• What is expected:
Repeat every entry exactly. Pictures stay out.

Modification records:
BEGIN
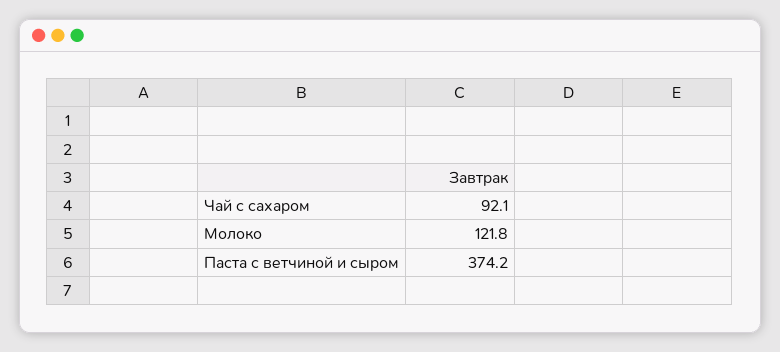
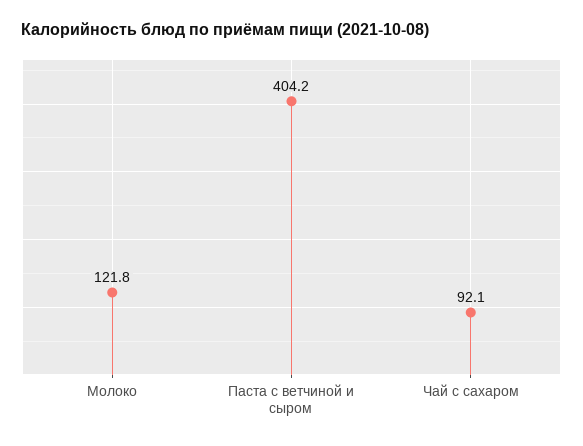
  {
    "Чай с сахаром": 92.1,
    "Молоко": 121.8,
-   "Паста с ветчиной и сыром": 374.2
+   "Паста с ветчиной и сыром": 404.2
  }

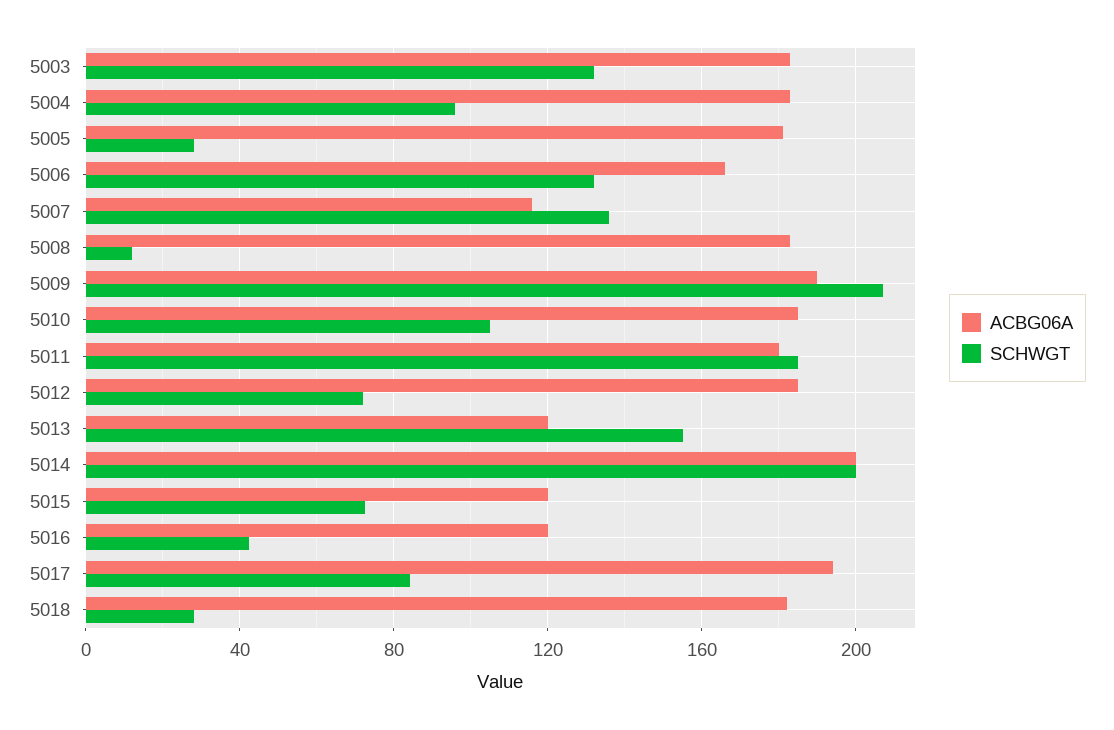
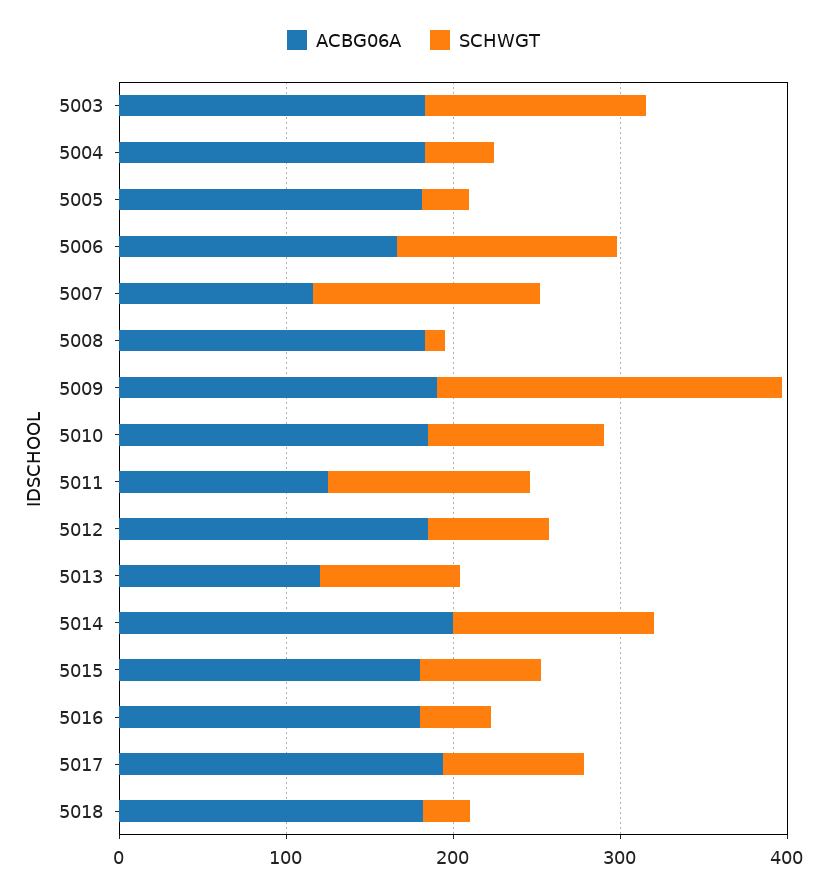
  {
    "ACBG06A": {
      "5003": 185,
      "5004": 185,
      "5005": 180,
      "5006": 165,
      "5007": 115,
      "5008": 185,
      "5009": 190,
      "5010": 185,
-     "5011": 180,
+     "5011": 120,
      "5012": 185,
      "5013": 120,
      "5014": 200,
-     "5015": 120,
+     "5015": 180,
-     "5016": 120,
+     "5016": 180,
      "5017": 195,
      "5018": 180
    },
    "SCHWGT": {
      "5003": 130,
-     "5004": 95,
+     "5004": 40,
      "5005": 30,
      "5006": 130,
      "5007": 135,
      "5008": 10,
      "5009": 205,
      "5010": 105,
-     "5011": 185,
+     "5011": 120,
      "5012": 70,
-     "5013": 155,
+     "5013": 80,
-     "5014": 200,
+     "5014": 120,
      "5015": 75,
      "5016": 40,
      "5017": 85,
      "5018": 30
    }
  }

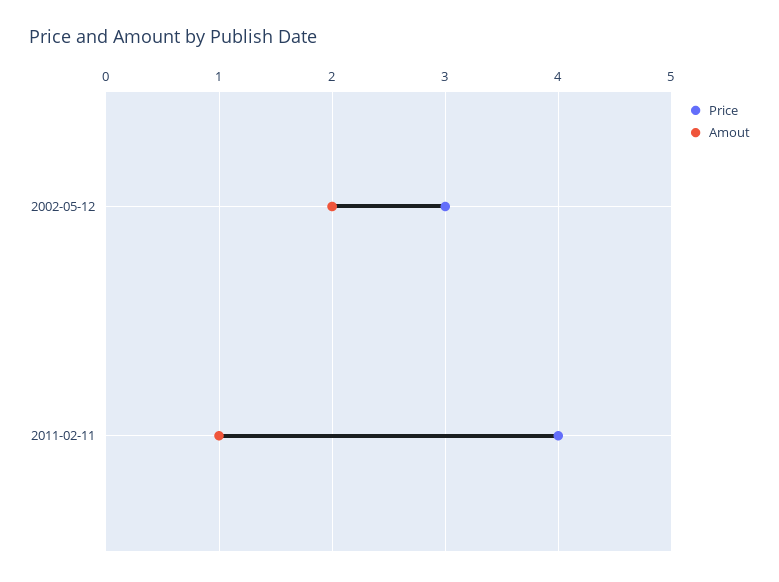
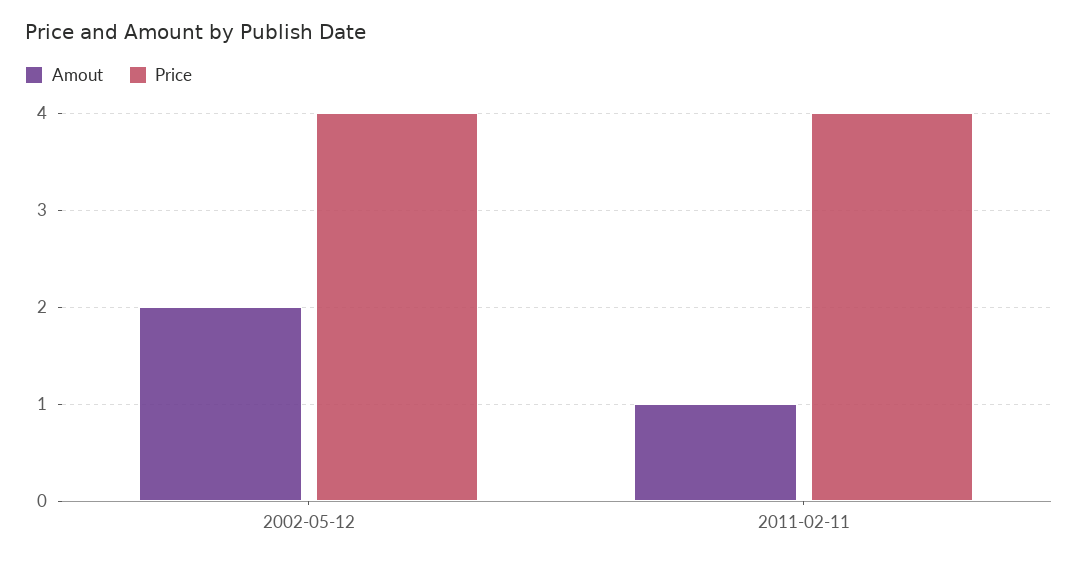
  {
    "Price": {
-     "2002-05-12": 3,
+     "2002-05-12": 4,
      "2011-02-11": 4
    },
    "Amout": {
      "2002-05-12": 2,
      "2011-02-11": 1
    }
  }

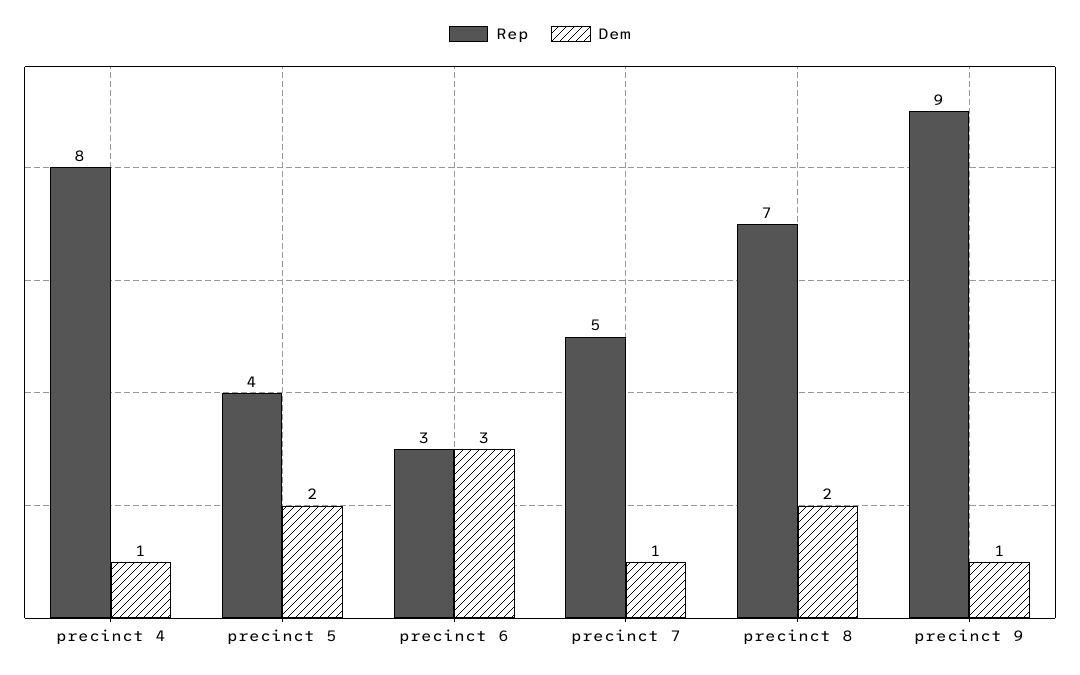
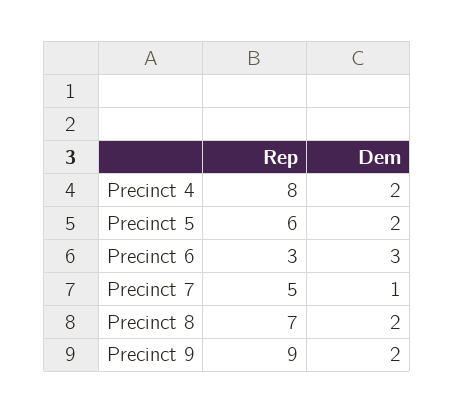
  {
    "Rep": {
      "precinct 4": 8,
-     "precinct 5": 4,
+     "precinct 5": 6,
      "precinct 6": 3,
      "precinct 7": 5,
      "precinct 8": 7,
      "precinct 9": 9
    },
    "Dem": {
-     "precinct 4": 1,
+     "precinct 4": 2,
      "precinct 5": 2,
      "precinct 6": 3,
      "precinct 7": 1,
      "precinct 8": 2,
-     "precinct 9": 1
+     "precinct 9": 2
    }
  }

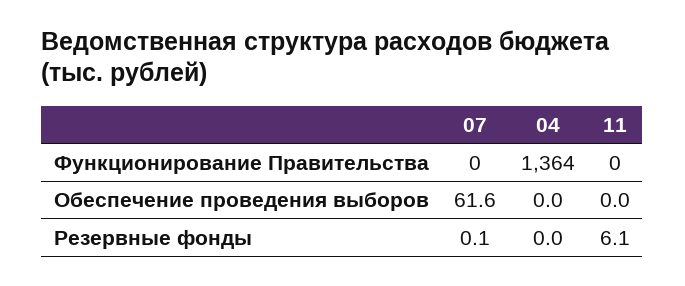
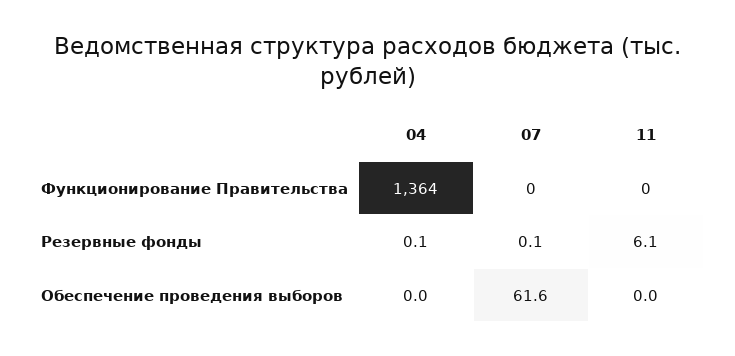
  {
    "07": {
      "Функционирование Правительства": 0,
      "Обеспечение проведения выборов": 61.6,
      "Резервные фонды": 0.1
    },
    "04": {
      "Функционирование Правительства": 1364,
      "Обеспечение проведения выборов": 0,
-     "Резервные фонды": 0
+     "Резервные фонды": 0.1
    },
    "11": {
      "Функционирование Правительства": 0,
      "Обеспечение проведения выборов": 0,
      "Резервные фонды": 6.1
    }
  }

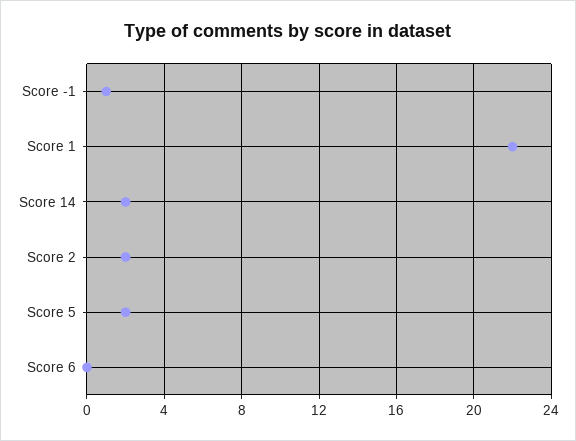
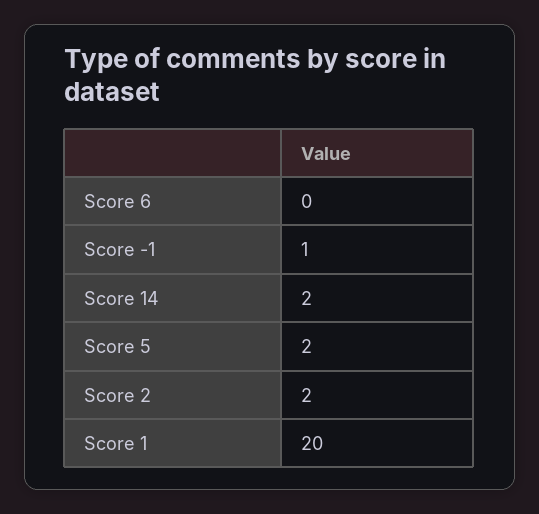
  {
    "Score -1": 1,
-   "Score 1": 22,
+   "Score 1": 20,
    "Score 14": 2,
    "Score 2": 2,
    "Score 5": 2,
    "Score 6": 0
  }

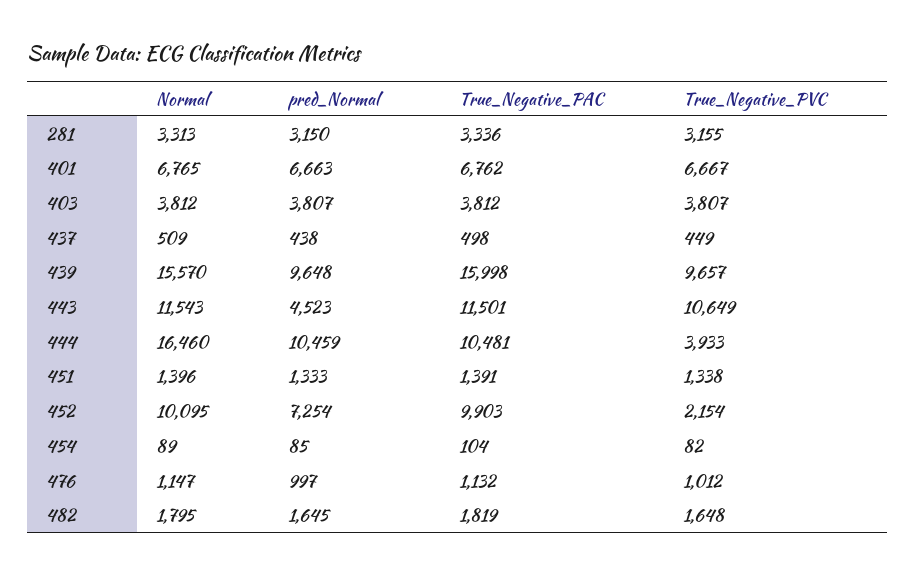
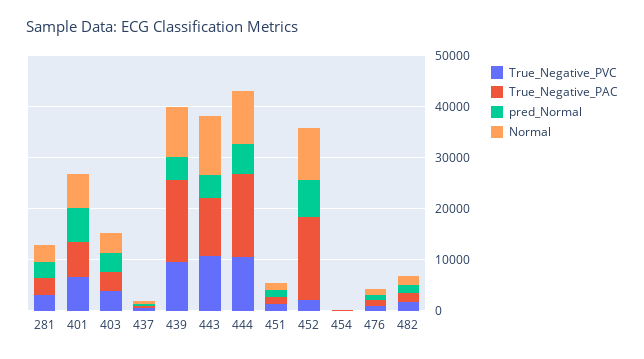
  {
    "Normal": {
      "281": 3313,
      "401": 6765,
      "403": 3812,
      "437": 509,
-     "439": 15570,
+     "439": 10000,
      "443": 11543,
-     "444": 16460,
+     "444": 10000,
      "451": 1396,
      "452": 10095,
      "454": 89,
      "476": 1147,
      "482": 1795
    },
    "pred_Normal": {
      "281": 3150,
      "401": 6663,
      "403": 3807,
      "437": 438,
-     "439": 9648,
+     "439": 4000,
      "443": 4523,
-     "444": 10459,
+     "444": 6000,
      "451": 1333,
      "452": 7254,
      "454": 85,
      "476": 997,
      "482": 1645
    },
    "True_Negative_PAC": {
      "281": 3336,
      "401": 6762,
      "403": 3812,
      "437": 498,
      "439": 15998,
      "443": 11501,
-     "444": 10481,
+     "444": 16000,
      "451": 1391,
-     "452": 9903,
+     "452": 16000,
      "454": 104,
      "476": 1132,
      "482": 1819
    },
    "True_Negative_PVC": {
      "281": 3155,
      "401": 6667,
      "403": 3807,
      "437": 449,
      "439": 9657,
      "443": 10649,
-     "444": 3933,
+     "444": 10000,
      "451": 1338,
      "452": 2154,
      "454": 82,
      "476": 1012,
      "482": 1648
    }
  }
END
• Exercise answer:
  {
    "Чай с сахаром": 92.1,
    "Молоко": 121.8,
-   "Паста с ветчиной и сыром": 374.2
+   "Паста с ветчиной и сыром": 404.2
  }

  {
    "ACBG06A": {
      "5003": 185,
      "5004": 185,
      "5005": 180,
      "5006": 165,
      "5007": 115,
      "5008": 185,
      "5009": 190,
      "5010": 185,
-     "5011": 180,
+     "5011": 120,
      "5012": 185,
      "5013": 120,
      "5014": 200,
-     "5015": 120,
+     "5015": 180,
-     "5016": 120,
+     "5016": 180,
      "5017": 195,
      "5018": 180
    },
    "SCHWGT": {
      "5003": 130,
-     "5004": 95,
+     "5004": 40,
      "5005": 30,
      "5006": 130,
      "5007": 135,
      "5008": 10,
      "5009": 205,
      "5010": 105,
-     "5011": 185,
+     "5011": 120,
      "5012": 70,
-     "5013": 155,
+     "5013": 80,
-     "5014": 200,
+     "5014": 120,
      "5015": 75,
      "5016": 40,
      "5017": 85,
      "5018": 30
    }
  }

  {
    "Price": {
-     "2002-05-12": 3,
+     "2002-05-12": 4,
      "2011-02-11": 4
    },
    "Amout": {
      "2002-05-12": 2,
      "2011-02-11": 1
    }
  }

  {
    "Rep": {
      "precinct 4": 8,
-     "precinct 5": 4,
+     "precinct 5": 6,
      "precinct 6": 3,
      "precinct 7": 5,
      "precinct 8": 7,
      "precinct 9": 9
    },
    "Dem": {
-     "precinct 4": 1,
+     "precinct 4": 2,
      "precinct 5": 2,
      "precinct 6": 3,
      "precinct 7": 1,
      "precinct 8": 2,
-     "precinct 9": 1
+     "precinct 9": 2
    }
  }

  {
    "07": {
      "Функционирование Правительства": 0,
      "Обеспечение проведения выборов": 61.6,
      "Резервные фонды": 0.1
    },
    "04": {
      "Функционирование Правительства": 1364,
      "Обеспечение проведения выборов": 0,
-     "Резервные фонды": 0
+     "Резервные фонды": 0.1
    },
    "11": {
      "Функционирование Правительства": 0,
      "Обеспечение проведения выборов": 0,
      "Резервные фонды": 6.1
    }
  }

  {
    "Score -1": 1,
-   "Score 1": 22,
+   "Score 1": 20,
    "Score 14": 2,
    "Score 2": 2,
    "Score 5": 2,
    "Score 6": 0
  }

  {
    "Normal": {
      "281": 3313,
      "401": 6765,
      "403": 3812,
      "437": 509,
-     "439": 15570,
+     "439": 10000,
      "443": 11543,
-     "444": 16460,
+     "444": 10000,
      "451": 1396,
      "452": 10095,
      "454": 89,
      "476": 1147,
      "482": 1795
    },
    "pred_Normal": {
      "281": 3150,
      "401": 6663,
      "403": 3807,
      "437": 438,
-     "439": 9648,
+     "439": 4000,
      "443": 4523,
-     "444": 10459,
+     "444": 6000,
      "451": 1333,
      "452": 7254,
      "454": 85,
      "476": 997,
      "482": 1645
    },
    "True_Negative_PAC": {
      "281": 3336,
      "401": 6762,
      "403": 3812,
      "437": 498,
      "439": 15998,
      "443": 11501,
-     "444": 10481,
+     "444": 16000,
      "451": 1391,
-     "452": 9903,
+     "452": 16000,
      "454": 104,
      "476": 1132,
      "482": 1819
    },
    "True_Negative_PVC": {
      "281": 3155,
      "401": 6667,
      "403": 3807,
      "437": 449,
      "439": 9657,
      "443": 10649,
-     "444": 3933,
+     "444": 10000,
      "451": 1338,
      "452": 2154,
      "454": 82,
      "476": 1012,
      "482": 1648
    }
  }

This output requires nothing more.